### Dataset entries
===============

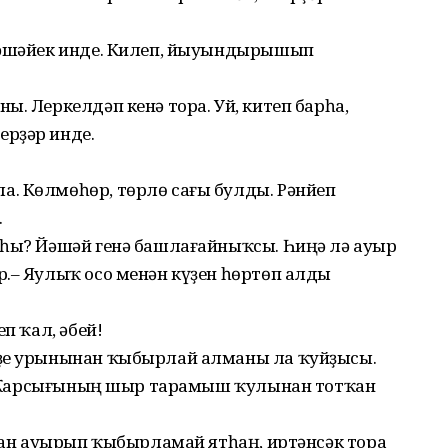
ндәшәйек инде. Килеп, йыуындырышып
ы. Леркелдәп кенә тора. Уй, китеп барһа,
рҙәр инде.
. Көлмөһөр, төрлө сағы булды. Рәнйеп
.
аһы? Йәшәй генә башлағайныҡсы. Һиңә лә ауыр
р.– Яулыҡ осо менән күҙен һөртөп алды
п ҡал, әбей!
Үҙе урынынан ҡыбырлай алманы ла ҡуйҙысы.
. – Ҡарсығының шыр тарамыш ҡулынан тотҡан
рҙан ауырып ҡыбырламай ятһаң, иртәнсәк тора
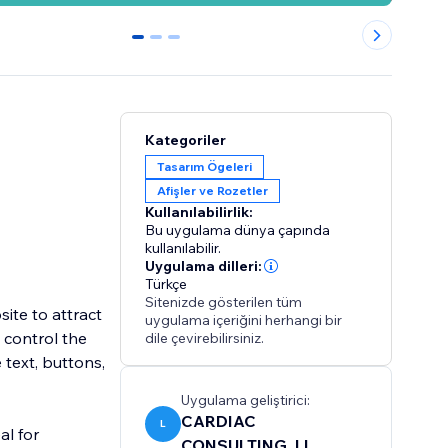
0
1
2
Kategoriler
Tasarım Ögeleri
Afişler ve Rozetler
Kullanılabilirlik:
Bu uygulama dünya çapında
kullanılabilir.
Uygulama dilleri:
Türkçe
Sitenizde gösterilen tüm
ite to attract
uygulama içeriğini herhangi bir
y control the
dile çevirebilirsiniz.
text, buttons,
Uygulama geliştirici:
CARDIAC
L
al for
CONSULTING, LL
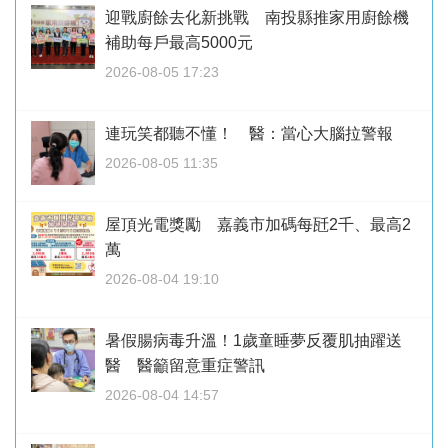
迎戰廚餘去化新挑戰 南投縣推家用廚餘機
補助每戶最高5000元
2026-08-05 17:23
連玩笑都聽不懂！ 醫：當心大腦拉警報
2026-08-05 11:35
屋頂光電獎勵 嘉義市加碼每瓩2千、最高2
萬
2026-08-04 19:10
暑假腸病毒升溫！1歲童睡夢反覆肌抽躍送
醫 醫籲留意重症警訊
2026-08-04 14:57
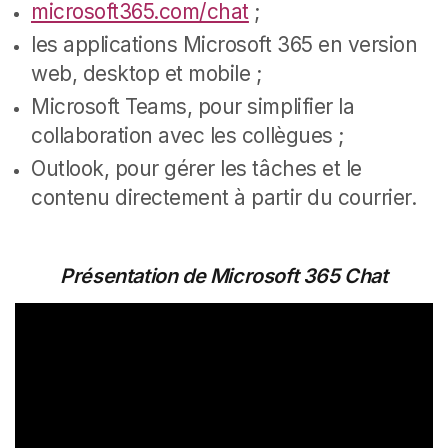
microsoft365.com/chat
;
les applications Microsoft 365 en version
web, desktop et mobile ;
Microsoft Teams, pour simplifier la
collaboration avec les collègues ;
Outlook, pour gérer les tâches et le
contenu directement à partir du courrier.
Présentation de Microsoft 365 Chat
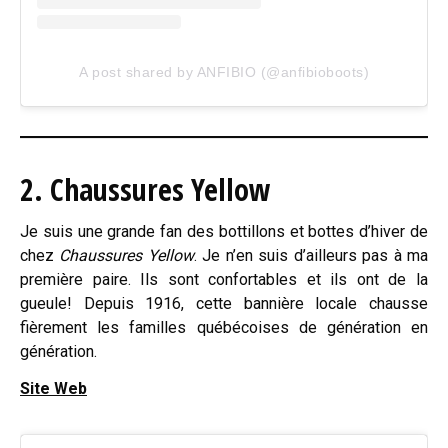
A post shared by ANFIBIO (@anfibioboots)
2. Chaussures Yellow
Je suis une grande fan des bottillons et bottes d’hiver de
chez
Chaussures Yellow
. Je n’en suis d’ailleurs pas à ma
première paire. Ils sont confortables et ils ont de la
gueule! Depuis 1916, cette bannière locale chausse
fièrement les familles québécoises de génération en
génération.
Site Web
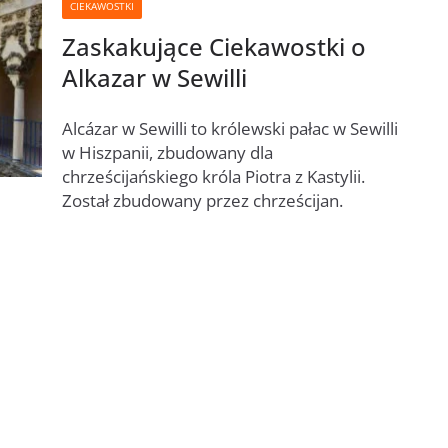
CIEKAWOSTKI
Zaskakujące Ciekawostki o
Alkazar w Sewilli
Alcázar w Sewilli to królewski pałac w Sewilli
w Hiszpanii, zbudowany dla
chrześcijańskiego króla Piotra z Kastylii.
Został zbudowany przez chrześcijan.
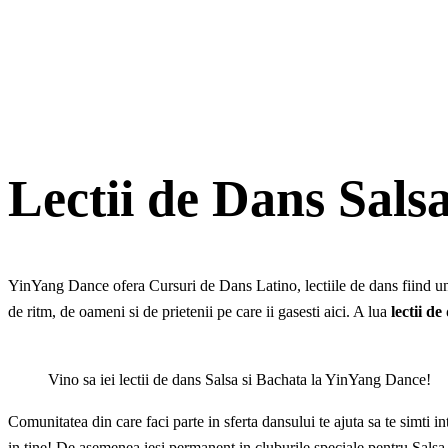
Lectii de Dans Sals
YinYang Dance ofera Cursuri de Dans Latino, lectiile de dans fiind un m
de ritm, de oameni si de prietenii pe care ii gasesti aici. A lua
lectii d
Vino sa iei lectii de dans Salsa si Bachata la YinYang Dance!
Comunitatea din care faci parte in sferta dansului te ajuta sa te simti i
in tine! De asemenea iesi permanent in cluburile speciale pentru Salsa s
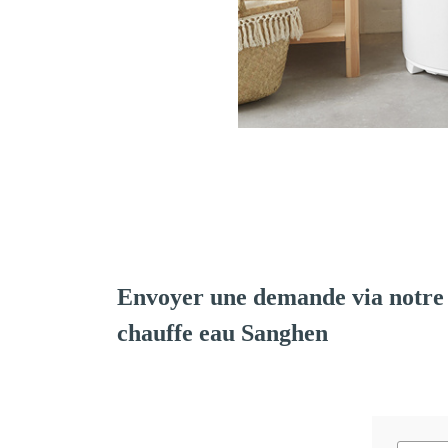
Envoyer une demande via notre 
chauffe eau Sanghen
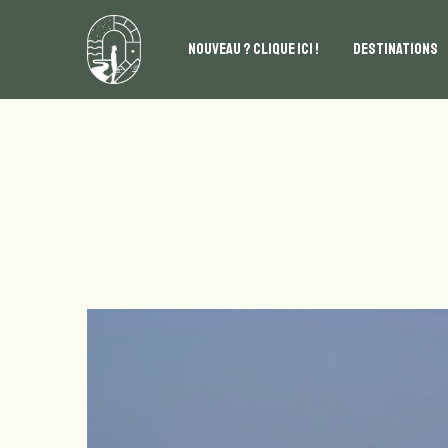
NOUVEAU ? CLIQUE ICI !
DESTINATIONS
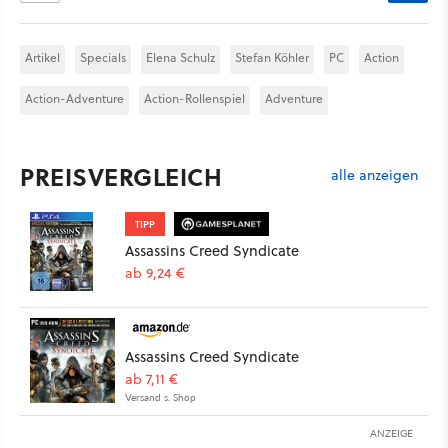
Artikel
Specials
Elena Schulz
Stefan Köhler
PC
Action
Action-Adventure
Action-Rollenspiel
Adventure
PREISVERGLEICH
alle anzeigen
TIPP
Assassins Creed Syndicate
ab 9,24 €
Assassins Creed Syndicate
ab 7,11 €
Versand s. Shop
ANZEIGE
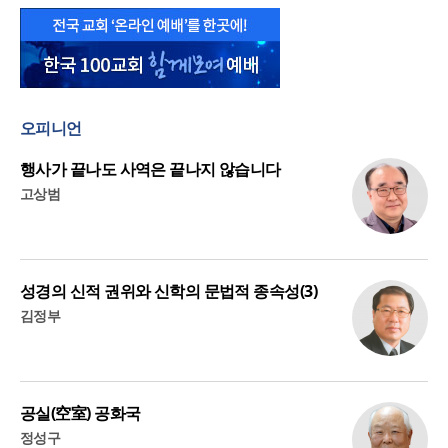
오피니언
행사가 끝나도 사역은 끝나지 않습니다
고상범
성경의 신적 권위와 신학의 문법적 종속성(3)
김정부
공실(空室) 공화국
정성구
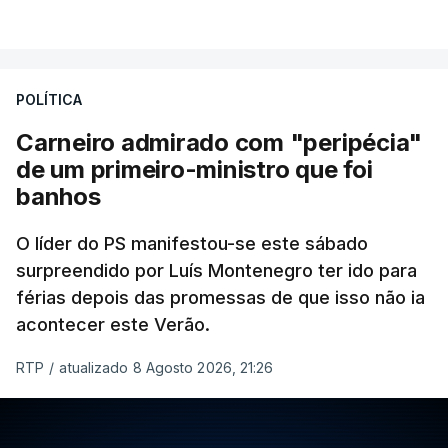
POLÍTICA
Carneiro admirado com "peripécia"
de um primeiro-ministro que foi
banhos
O líder do PS manifestou-se este sábado
surpreendido por Luís Montenegro ter ido para
férias depois das promessas de que isso não ia
acontecer este Verão.
RTP
/
atualizado 8 Agosto 2026, 21:26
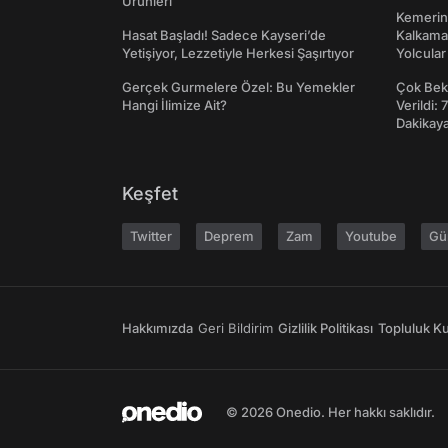
Ürünleri
Kemerini
Hasat Başladı! Sadece Kayseri’de
Kalkama
Yetişiyor, Lezzetiyle Herkesi Şaşırtıyor
Yolcular
Gerçek Gurmelere Özel: Bu Yemekler
Çok Bekl
Hangi İlimize Ait?
Verildi: 
Dakikay
Keşfet
Twitter
Deprem
Zam
Youtube
Gü
Hakkımızda
Geri Bildirim
Gizlilik Politikası
Topluluk Kur
© 2026 Onedio. Her hakkı saklıdır.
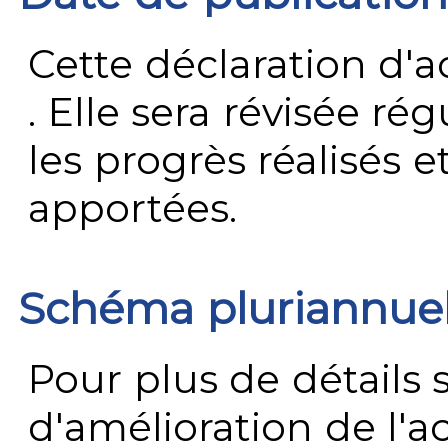
Cette déclaration d'ac
. Elle sera révisée ré
les progrès réalisés e
apportées.
Schéma pluriannue
Pour plus de détails 
d'amélioration de l'a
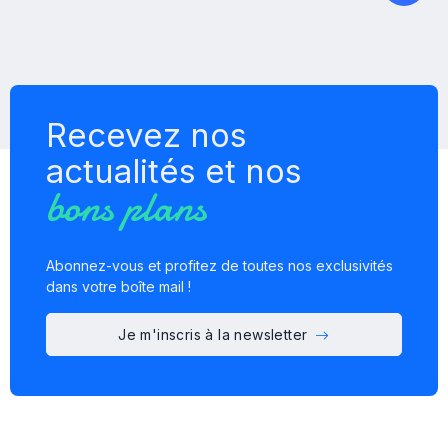
Recevez nos
actualités et nos
bons plans
Abonnez-vous et profitez de toutes nos exclusivités
dans votre boîte mail !
Je m'inscris à la newsletter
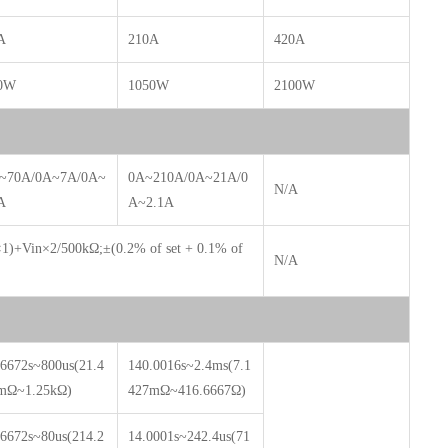
A
210A
420A
0W
1050W
2100W
~70A/0A~7A/0A~
0A~210A/0A~21A/0
N/A
A
A~2.1A
s×1)+Vin×2/500kΩ;±(0.2% of set + 0.1% of
N/A
.6672s~800us(21.4
140.0016s~2.4ms(7.1
mΩ~1.25kΩ)
427mΩ~416.6667Ω)
66672s~80us(214.2
14.0001s~242.4us(71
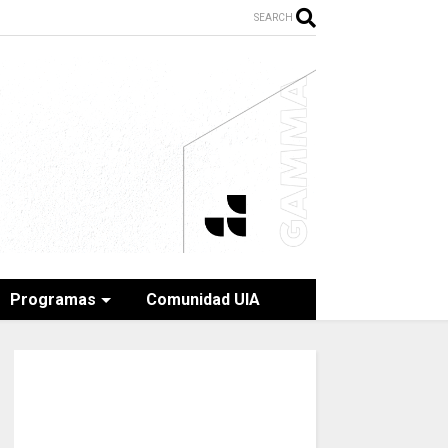
SEARCH
Programas
Comunidad UIA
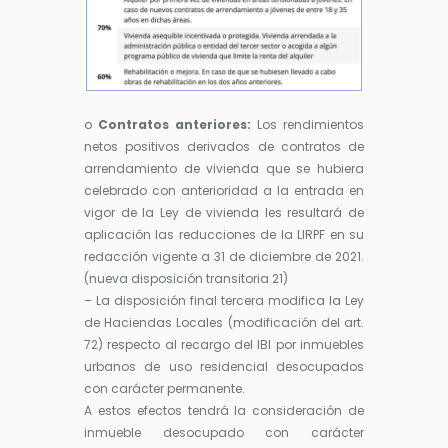
o
Contratos anteriores:
Los rendimientos
netos positivos derivados de contratos de
arrendamiento de vivienda que se hubiera
celebrado con anterioridad a la entrada en
vigor de la Ley de vivienda les resultará de
aplicación las reducciones de la LIRPF en su
redacción vigente a 31 de diciembre de 2021.
(nueva disposición transitoria 21)
– La disposición final tercera modifica la Ley
de Haciendas Locales (modificación del art.
72) respecto al recargo del IBI por inmuebles
urbanos de uso residencial desocupados
con carácter permanente.
A estos efectos tendrá la consideración de
inmueble desocupado con carácter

===============

### Your assignment
Search the data above for the string "инде" and return every line that has it.

### Result of the task
ндәшәйек инде. Килеп, йыуындырышып
рҙәр инде.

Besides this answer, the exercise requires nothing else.